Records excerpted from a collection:
┄┄┄┄┄┄

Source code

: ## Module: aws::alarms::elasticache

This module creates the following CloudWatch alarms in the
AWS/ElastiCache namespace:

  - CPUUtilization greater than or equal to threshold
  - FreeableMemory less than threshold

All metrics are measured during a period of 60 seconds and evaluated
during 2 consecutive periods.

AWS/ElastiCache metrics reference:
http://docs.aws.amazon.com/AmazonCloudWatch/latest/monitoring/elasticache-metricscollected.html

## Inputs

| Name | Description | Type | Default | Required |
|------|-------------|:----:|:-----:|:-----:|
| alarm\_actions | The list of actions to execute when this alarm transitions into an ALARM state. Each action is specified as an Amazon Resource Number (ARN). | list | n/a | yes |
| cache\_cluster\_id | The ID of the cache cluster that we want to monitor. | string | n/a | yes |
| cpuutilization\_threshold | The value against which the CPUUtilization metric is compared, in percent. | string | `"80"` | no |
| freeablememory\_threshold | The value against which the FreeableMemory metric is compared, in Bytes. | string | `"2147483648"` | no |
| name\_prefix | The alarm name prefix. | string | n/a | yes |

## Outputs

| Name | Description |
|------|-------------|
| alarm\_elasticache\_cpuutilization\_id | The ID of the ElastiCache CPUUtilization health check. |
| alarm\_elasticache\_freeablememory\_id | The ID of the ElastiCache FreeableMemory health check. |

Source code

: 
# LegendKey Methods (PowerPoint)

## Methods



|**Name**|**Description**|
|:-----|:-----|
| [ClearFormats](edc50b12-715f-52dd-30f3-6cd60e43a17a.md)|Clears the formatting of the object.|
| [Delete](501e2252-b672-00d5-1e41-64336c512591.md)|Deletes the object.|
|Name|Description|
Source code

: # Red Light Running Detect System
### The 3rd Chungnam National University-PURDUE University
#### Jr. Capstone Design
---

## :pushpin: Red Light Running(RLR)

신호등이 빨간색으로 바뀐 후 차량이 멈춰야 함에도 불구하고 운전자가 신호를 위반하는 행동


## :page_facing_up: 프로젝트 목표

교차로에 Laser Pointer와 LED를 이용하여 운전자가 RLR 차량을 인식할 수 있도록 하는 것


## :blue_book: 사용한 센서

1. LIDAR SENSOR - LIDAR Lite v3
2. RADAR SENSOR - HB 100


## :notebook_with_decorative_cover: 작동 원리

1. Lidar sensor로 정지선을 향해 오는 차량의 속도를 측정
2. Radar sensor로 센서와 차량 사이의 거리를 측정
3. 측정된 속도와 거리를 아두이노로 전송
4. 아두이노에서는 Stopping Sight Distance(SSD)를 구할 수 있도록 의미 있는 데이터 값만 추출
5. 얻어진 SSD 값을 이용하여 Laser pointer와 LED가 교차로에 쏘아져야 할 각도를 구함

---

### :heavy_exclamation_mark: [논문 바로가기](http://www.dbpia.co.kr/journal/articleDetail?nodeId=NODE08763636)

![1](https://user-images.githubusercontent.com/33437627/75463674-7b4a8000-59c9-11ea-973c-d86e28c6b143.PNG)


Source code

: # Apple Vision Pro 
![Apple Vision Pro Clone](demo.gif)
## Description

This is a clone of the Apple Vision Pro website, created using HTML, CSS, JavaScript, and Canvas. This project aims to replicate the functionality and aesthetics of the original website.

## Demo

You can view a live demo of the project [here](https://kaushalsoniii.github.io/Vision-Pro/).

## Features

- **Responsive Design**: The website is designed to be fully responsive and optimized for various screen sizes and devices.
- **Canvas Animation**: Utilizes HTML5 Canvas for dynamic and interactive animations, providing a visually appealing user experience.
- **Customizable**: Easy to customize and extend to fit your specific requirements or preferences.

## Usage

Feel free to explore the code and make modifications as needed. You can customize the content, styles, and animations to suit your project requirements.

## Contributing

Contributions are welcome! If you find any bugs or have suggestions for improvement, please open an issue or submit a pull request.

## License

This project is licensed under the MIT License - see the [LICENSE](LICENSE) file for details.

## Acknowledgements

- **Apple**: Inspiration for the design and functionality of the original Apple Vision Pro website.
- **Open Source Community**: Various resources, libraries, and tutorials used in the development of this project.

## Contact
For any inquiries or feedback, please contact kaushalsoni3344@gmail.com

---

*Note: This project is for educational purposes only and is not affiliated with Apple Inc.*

┄┄┄┄┄┄

Work instructions:
Take the data above and return it exactly.

Reply to the task:
Source code

: ## Module: aws::alarms::elasticache

This module creates the following CloudWatch alarms in the
AWS/ElastiCache namespace:

  - CPUUtilization greater than or equal to threshold
  - FreeableMemory less than threshold

All metrics are measured during a period of 60 seconds and evaluated
during 2 consecutive periods.

AWS/ElastiCache metrics reference:
http://docs.aws.amazon.com/AmazonCloudWatch/latest/monitoring/elasticache-metricscollected.html

## Inputs

| Name | Description | Type | Default | Required |
|------|-------------|:----:|:-----:|:-----:|
| alarm\_actions | The list of actions to execute when this alarm transitions into an ALARM state. Each action is specified as an Amazon Resource Number (ARN). | list | n/a | yes |
| cache\_cluster\_id | The ID of the cache cluster that we want to monitor. | string | n/a | yes |
| cpuutilization\_threshold | The value against which the CPUUtilization metric is compared, in percent. | string | `"80"` | no |
| freeablememory\_threshold | The value against which the FreeableMemory metric is compared, in Bytes. | string | `"2147483648"` | no |
| name\_prefix | The alarm name prefix. | string | n/a | yes |

## Outputs

| Name | Description |
|------|-------------|
| alarm\_elasticache\_cpuutilization\_id | The ID of the ElastiCache CPUUtilization health check. |
| alarm\_elasticache\_freeablememory\_id | The ID of the ElastiCache FreeableMemory health check. |

Source code

: 
# LegendKey Methods (PowerPoint)

## Methods



|**Name**|**Description**|
|:-----|:-----|
| [ClearFormats](edc50b12-715f-52dd-30f3-6cd60e43a17a.md)|Clears the formatting of the object.|
| [Delete](501e2252-b672-00d5-1e41-64336c512591.md)|Deletes the object.|
|Name|Description|
Source code

: # Red Light Running Detect System
### The 3rd Chungnam National University-PURDUE University
#### Jr. Capstone Design
---

## :pushpin: Red Light Running(RLR)

신호등이 빨간색으로 바뀐 후 차량이 멈춰야 함에도 불구하고 운전자가 신호를 위반하는 행동


## :page_facing_up: 프로젝트 목표

교차로에 Laser Pointer와 LED를 이용하여 운전자가 RLR 차량을 인식할 수 있도록 하는 것


## :blue_book: 사용한 센서

1. LIDAR SENSOR - LIDAR Lite v3
2. RADAR SENSOR - HB 100


## :notebook_with_decorative_cover: 작동 원리

1. Lidar sensor로 정지선을 향해 오는 차량의 속도를 측정
2. Radar sensor로 센서와 차량 사이의 거리를 측정
3. 측정된 속도와 거리를 아두이노로 전송
4. 아두이노에서는 Stopping Sight Distance(SSD)를 구할 수 있도록 의미 있는 데이터 값만 추출
5. 얻어진 SSD 값을 이용하여 Laser pointer와 LED가 교차로에 쏘아져야 할 각도를 구함

---

### :heavy_exclamation_mark: [논문 바로가기](http://www.dbpia.co.kr/journal/articleDetail?nodeId=NODE08763636)

![1](https://user-images.githubusercontent.com/33437627/75463674-7b4a8000-59c9-11ea-973c-d86e28c6b143.PNG)


Source code

: # Apple Vision Pro 
![Apple Vision Pro Clone](demo.gif)
## Description

This is a clone of the Apple Vision Pro website, created using HTML, CSS, JavaScript, and Canvas. This project aims to replicate the functionality and aesthetics of the original website.

## Demo

You can view a live demo of the project [here](https://kaushalsoniii.github.io/Vision-Pro/).

## Features

- **Responsive Design**: The website is designed to be fully responsive and optimized for various screen sizes and devices.
- **Canvas Animation**: Utilizes HTML5 Canvas for dynamic and interactive animations, providing a visually appealing user experience.
- **Customizable**: Easy to customize and extend to fit your specific requirements or preferences.

## Usage

Feel free to explore the code and make modifications as needed. You can customize the content, styles, and animations to suit your project requirements.

## Contributing

Contributions are welcome! If you find any bugs or have suggestions for improvement, please open an issue or submit a pull request.

## License

This project is licensed under the MIT License - see the [LICENSE](LICENSE) file for details.

## Acknowledgements

- **Apple**: Inspiration for the design and functionality of the original Apple Vision Pro website.
- **Open Source Community**: Various resources, libraries, and tutorials used in the development of this project.

## Contact
For any inquiries or feedback, please contact kaushalsoni3344@gmail.com

---

*Note: This project is for educational purposes only and is not affiliated with Apple Inc.*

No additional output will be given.